[Opening INPUT DATA section]
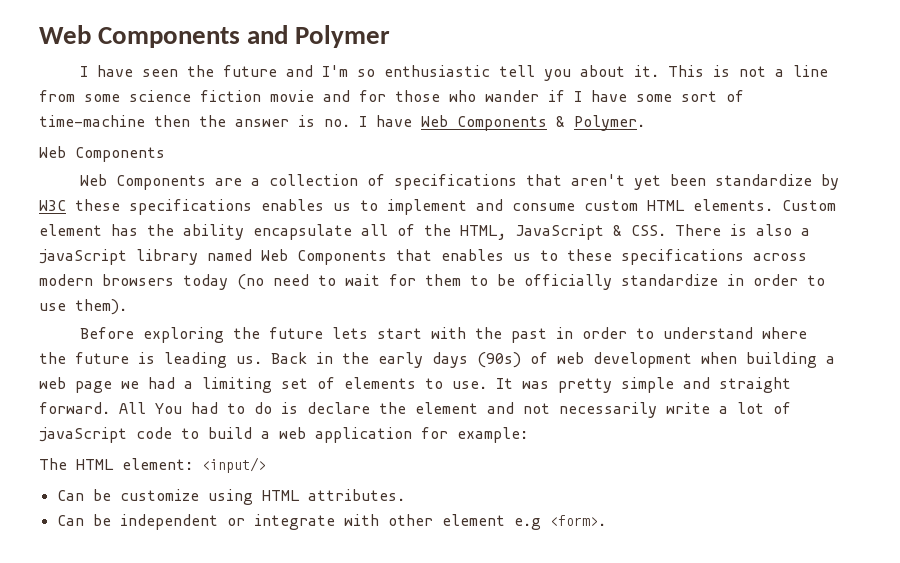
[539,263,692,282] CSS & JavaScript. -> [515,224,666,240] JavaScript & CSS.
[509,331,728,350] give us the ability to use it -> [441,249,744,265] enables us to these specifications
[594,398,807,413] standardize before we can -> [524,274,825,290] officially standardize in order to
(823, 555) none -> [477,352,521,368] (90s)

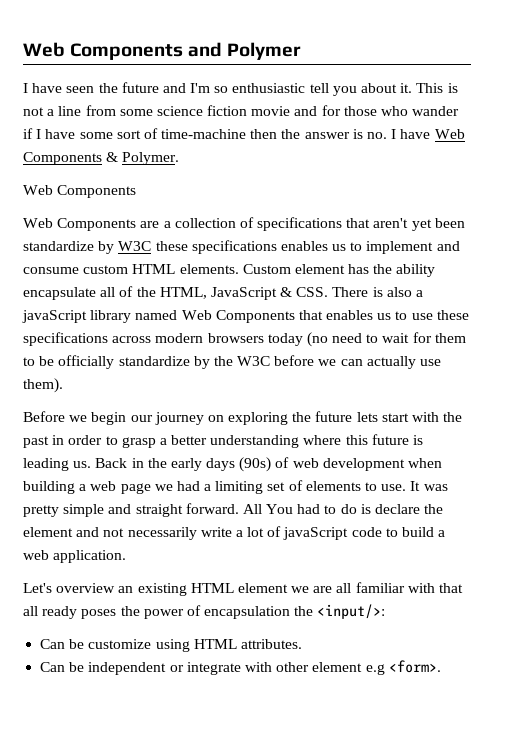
(558, 255) none -> [411,313,433,320] use
[727,274,825,286] [39,299,127,315] [79,327,134,339] in order to use them). // Before -> [193,355,442,369] [23,378,63,393] [23,411,224,425] by the W3C before we can actually use them). // Before we begin our journey on
[662,327,807,339] [39,352,66,364] understand where the -> [121,435,368,448] grasp a better understanding where this
[315,427,528,443] [39,457,266,473] application for example: // The HTML element: <input/> -> [53,550,127,563] [23,582,464,596] [23,604,386,619] application. // Let's overview an existing HTML element we are all familiar with that all ready poses the power of encapsulation the <input/>:

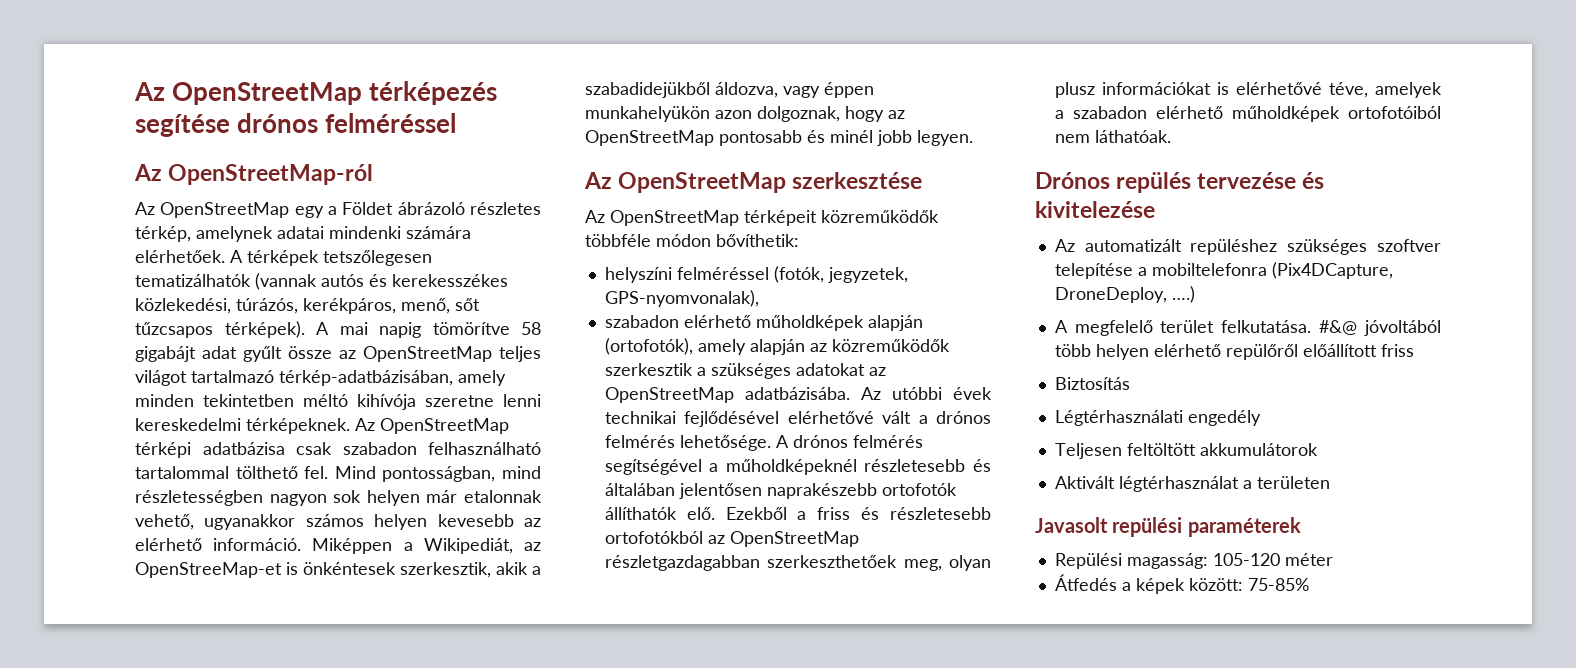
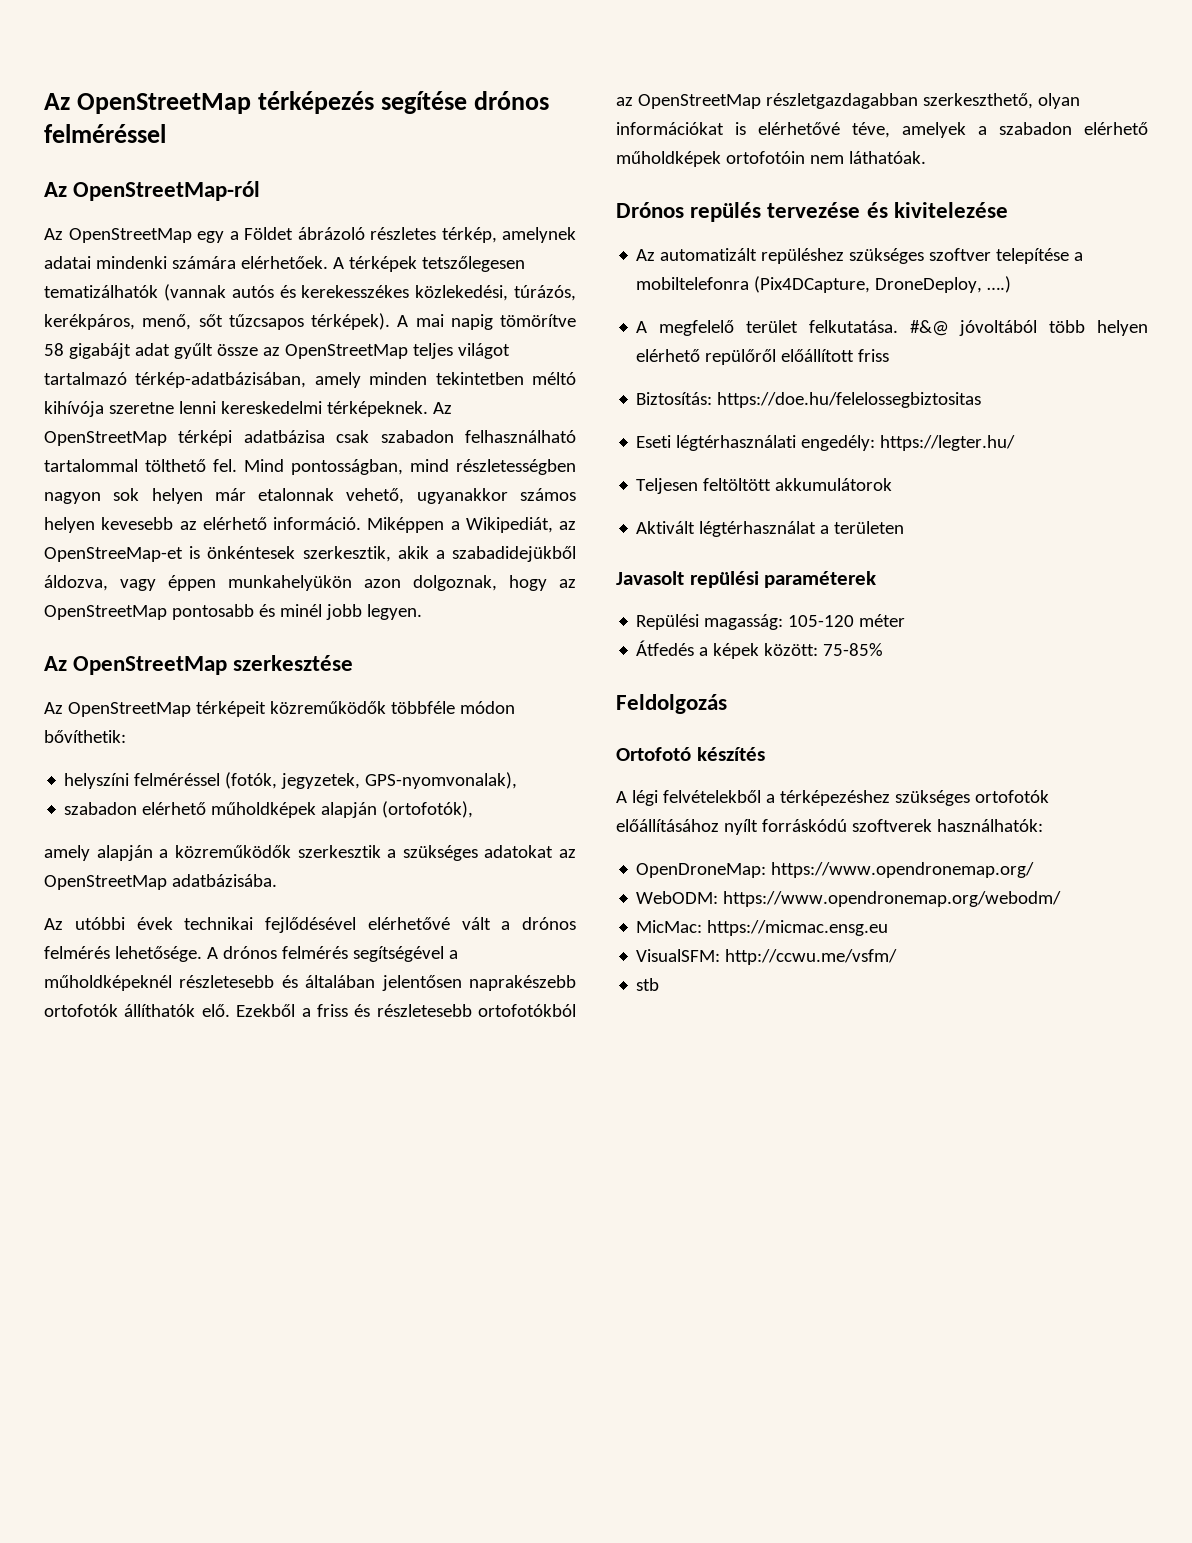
(693, 346) none -> (474, 809) //
[809,343,827,352] az -> [159,849,169,858] a
(850, 393) none -> (277, 880) //
[767,555,991,571] [1054,82,1095,98] szerkeszthetőek meg, olyan plusz -> [922,93,1080,109] szerkeszthető, olyan
[1348,106,1441,119] ortofotóiból -> [725,151,805,164] ortofotóin
[1054,377,1130,390] [1054,410,1261,426] Biztosítás // Légtérhasználati engedély -> [636,392,982,408] [636,435,1016,451] Biztosítás: https://doe.hu/felelossegbiztositas // Eseti légtérhasználati engedély: https://legter.hu/
(1309, 584) none -> [616,694,727,714] [616,747,765,761] [616,790,1049,806] [616,819,1043,835] [636,862,1035,878] [636,891,1062,907] [636,920,889,936] [636,949,898,965] [636,978,660,991] // Feldolgozás // Ortofotó készítés // A légi felvételekből a térképezéshez szükséges ortofotók előállításához nyílt forráskódú szoftverek használhatók: // OpenDroneMap: https://www.opendronemap.org/ // WebODM: https://www.opendronemap.org/webodm/ // MicMac: https://micmac.ensg.eu // VisualSFM: http://ccwu.me/vsfm/ // stb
[Closing INPUT DATA section]
**WHAT THE TASK REQUIRES:** Take the entries above and return only the lines from the one with "[809,343,827,352] az -> [159,849,169,858] a" to the one with "[1054,377,1130,390] [1054,410,1261,426] Biztosítás", both included, unchanged.

**ANSWER TO THE PROBLEM:**
[809,343,827,352] az -> [159,849,169,858] a
(850, 393) none -> (277, 880) //
[767,555,991,571] [1054,82,1095,98] szerkeszthetőek meg, olyan plusz -> [922,93,1080,109] szerkeszthető, olyan
[1348,106,1441,119] ortofotóiból -> [725,151,805,164] ortofotóin
[1054,377,1130,390] [1054,410,1261,426] Biztosítás // Légtérhasználati engedély -> [636,392,982,408] [636,435,1016,451] Biztosítás: https://doe.hu/felelossegbiztositas // Eseti légtérhasználati engedély: https://legter.hu/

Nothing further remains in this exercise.